L'auteur de The Bottom Billion («Le milliard le plus pauvre») juge que le danger qui guette encore aujourd'hui les donateurs les mieux intentionnés, c'est de tirer chacun de son côté, sans coordination. «C'est ce qui se produit depuis 40 ans», déplore-t-il.

À une semaine de la conférence sur la reconstruction qui aura lieu à Montréal, Paul Collier recommande donc de tirer les leçons du passé. Et de mettre sur pied une structure de décision commune qui comprendrait le Canada, les États-Unis et la Commission européenne, pour aider Haïti à se remettre sur pied.

Mais une telle proposition ne risque-t-elle pas de réveiller les fantômes du colonialisme? «Ne lançons pas de bombes idéologiques, répond-il. Cette tragédie a fait 200 000 morts, c'est un pur cauchemar. Il ne s'agit pas de s'asseoir et de dire aux Haïtiens quoi faire, mais bien d'agir de concert avec leurs leaders politiques.»

Déjà, avant la catastrophe, l'État haïtien était à peine fonctionnel: «Les services de base n'étaient pas fournis par le gouvernement, mais par des ONG ou le secteur privé», souligne Paul Collier.

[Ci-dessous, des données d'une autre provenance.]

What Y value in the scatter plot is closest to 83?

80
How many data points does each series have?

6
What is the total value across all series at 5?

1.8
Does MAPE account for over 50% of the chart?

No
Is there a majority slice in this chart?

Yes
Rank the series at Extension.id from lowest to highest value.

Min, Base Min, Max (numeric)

Avec la dévastation qui les a frappés de plein fouet, les leaders haïtiens sont carrément dépassés.

Déménager la capitale?

Mais l'impact du tremblement de terre met aussi en lumière la fragilité de Port-au-Prince. Faudrait-il songer à déménager la capitale? Celle-ci est située en un endroit dangereux et, en reconstruisant le pays, il faudrait prendre soin de décentraliser les services gouvernementaux et l'activité économique en Haïti, souligne l'expert.

De là à carrément déménager la capitale, il y a un pas que Paul Collier hésite à franchir. Mais il souligne que l'effort de reconstruction doit être «dispersé géographiquement», ne serait-ce que pour éviter que davantage de Haïtiens n'affluent vers Port-au-Prince dans l'espoir d'y trouver une vie meilleure.

Comment s'assurer, enfin, que l'élan international de générosité ne débouche sur un autre cul-de-sac? Paul Collier cite trois facteurs de succès.

D'abord, s'inspirer du plan déjà accepté par Haïti et la communauté internationale. Ensuite, créer un gouvernement cogéré pour quelques années. Enfin, bien suivre l'argent et éviter qu'il ne soit détourné de ses fins.

Si ces conditions sont respectées, croit Paul Collier, l'horrible tragédie pourrait donner l'occasion d'un nouveau départ. Car le véritable défi, ce n'est pas de reconstruire Haïti pour le ramener là où il était avant le séisme. «Le vrai défi, c'est le changement.»